|

Sister Carlotta Maria Fontes
A Profession Story,
September 19, 2009
Professions
"I watched them come in to
pray and I felt an overwhelming sense of wanting to belong to
something like that – something bigger."
~ Sister Carlotta Maria Fontes
Sister Carlotta Maria Fontes felt gently
pulled toward the religious life throughout her adult life, so she was not
surprised when parishioners at Sacred Heart Church in Boise submitted her name
as someone who would be a good Sister. When she visited Europe in 2000, however,
she experienced a strong calling.
While praying in the Oasis of Peace chapel in Medjugorje, she saw a group of
nuns enter the sanctuary. “I watched them come in to pray and I felt an
overwhelming sense of wanting to belong to something like that – something
bigger,” she said.
When she returned home to Boise, she started looking at becoming a Sister. She
attended the Diocese of Boise’s Fall Conference and met Vocation Director Sr.

## [Material]

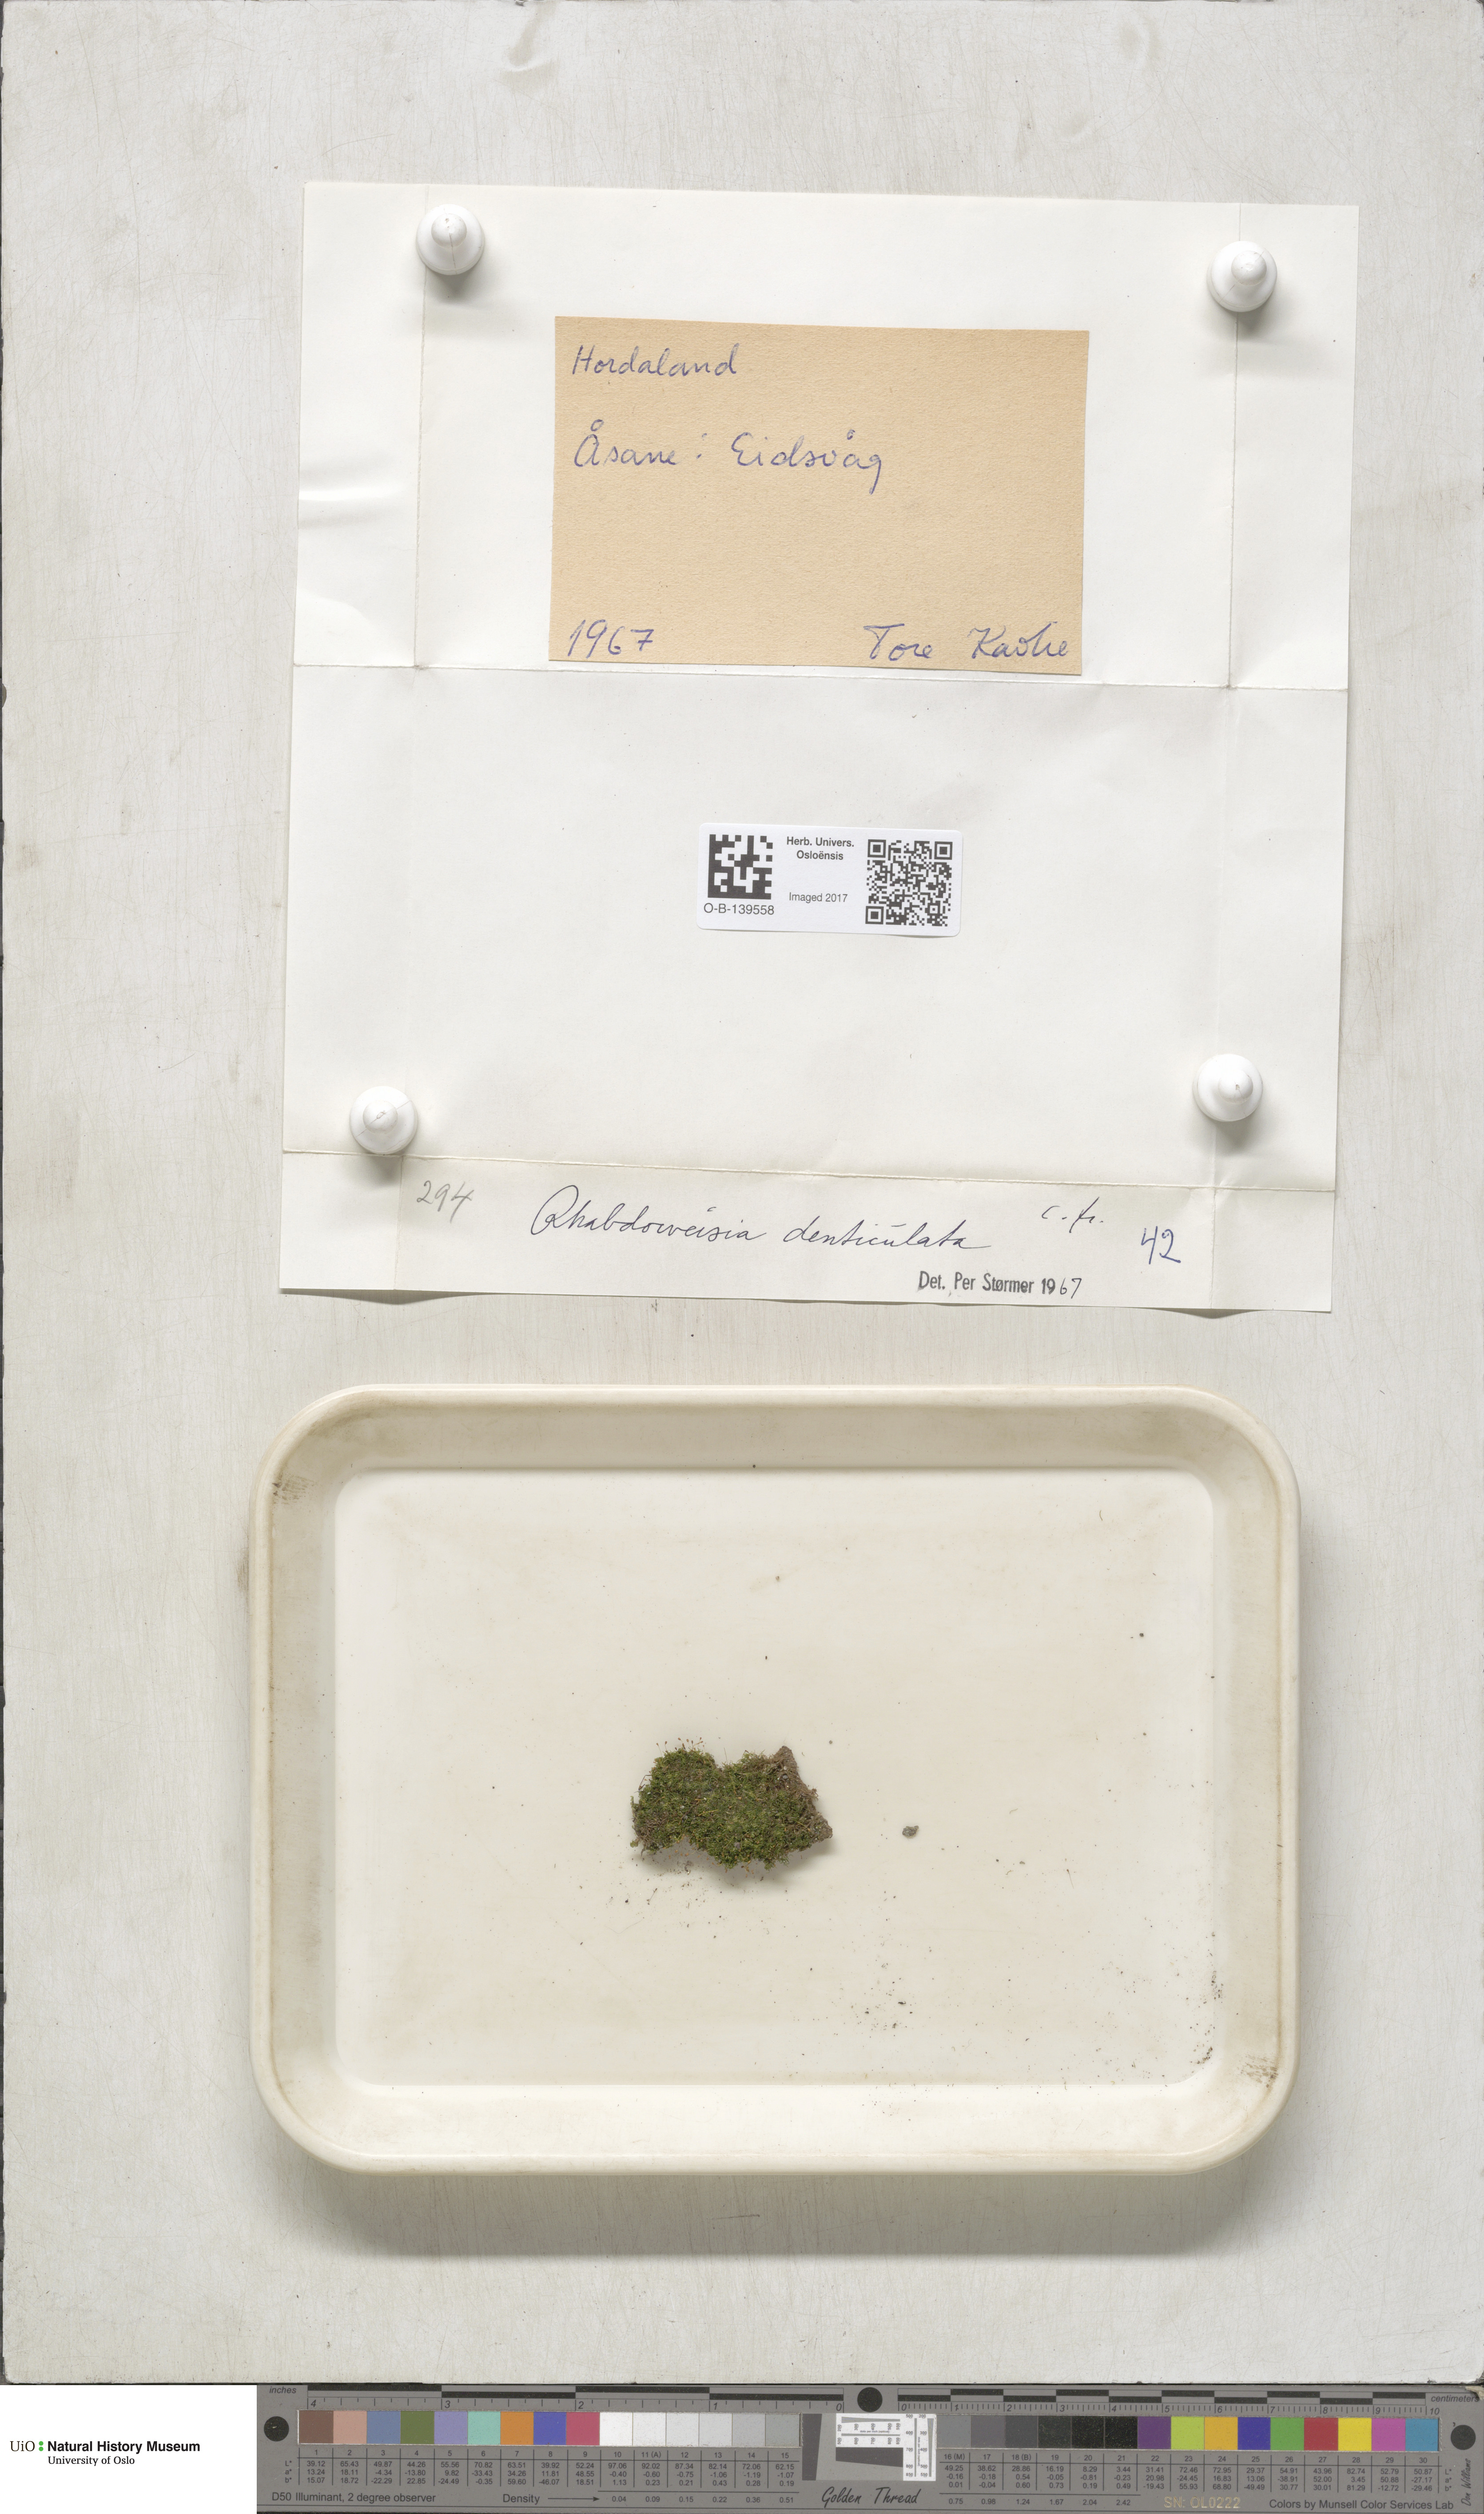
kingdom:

## [Problems and tasks]
[1] In the profession story, where was Sister Carlotta Maria Fontes praying when she saw a group of nuns enter the sanctuary?
[2] Please continue the profession story about Sister Carlotta Maria Fontes from the point where it stops.
The material placed after the profession story is separate from it.

## [Exercise results]
[1] In the Oasis of Peace chapel in Medjugorje.

[2]
Janet Marie Barnard, who encouraged her to attend a retreat at the Monastery of
St. Gertrude. A month after the retreat, Sr. Carlotta returned to the monastery
for a Monastic Living Experience. A few years later, she came to live at the
monastery and made her first monastic profession on March 21, 2006. Three years
later, on September 19, 2009, she made her perpetual monastic profession.
|
 |
|
Sisters Carlotta
Maria Fontes crafting
herbal soap for
Nature's Gifts. |
Sr. Carlotta’s ministries are
hands-on and at the center of the Benedictine charism of profound
connection with the earth. Besides helping with monastery maintenance,
she works in the monastery gardens and grows herbs. She discovered her
love for gardening and the science of herbs after coming to St.
Gertrude’s and has earned certification as a master herbalist. She has
developed an herbal salve, lip balm and soaps, which are sold under the
brand, “Nature’s Gifts,” at the monastery’s Book and Gift Shop, local
stores and the Grangeville Farmers’ Market. She also teaches classes on
creating natural products through the Lewis-Clark State College Outreach
program.
In addition, Sr. Carlotta presents workshops on holistic living, in
which participants explore ways to integrate a wholesome diet, prayer,
meditation and the use of essential oils and herbs to feed the body,
mind and soul.
“So often, people diet and exercise and work on the outside of their
bodies, neglecting their inner selves,” she said. “It is vital to heal
and care for our entire person, inside and out.”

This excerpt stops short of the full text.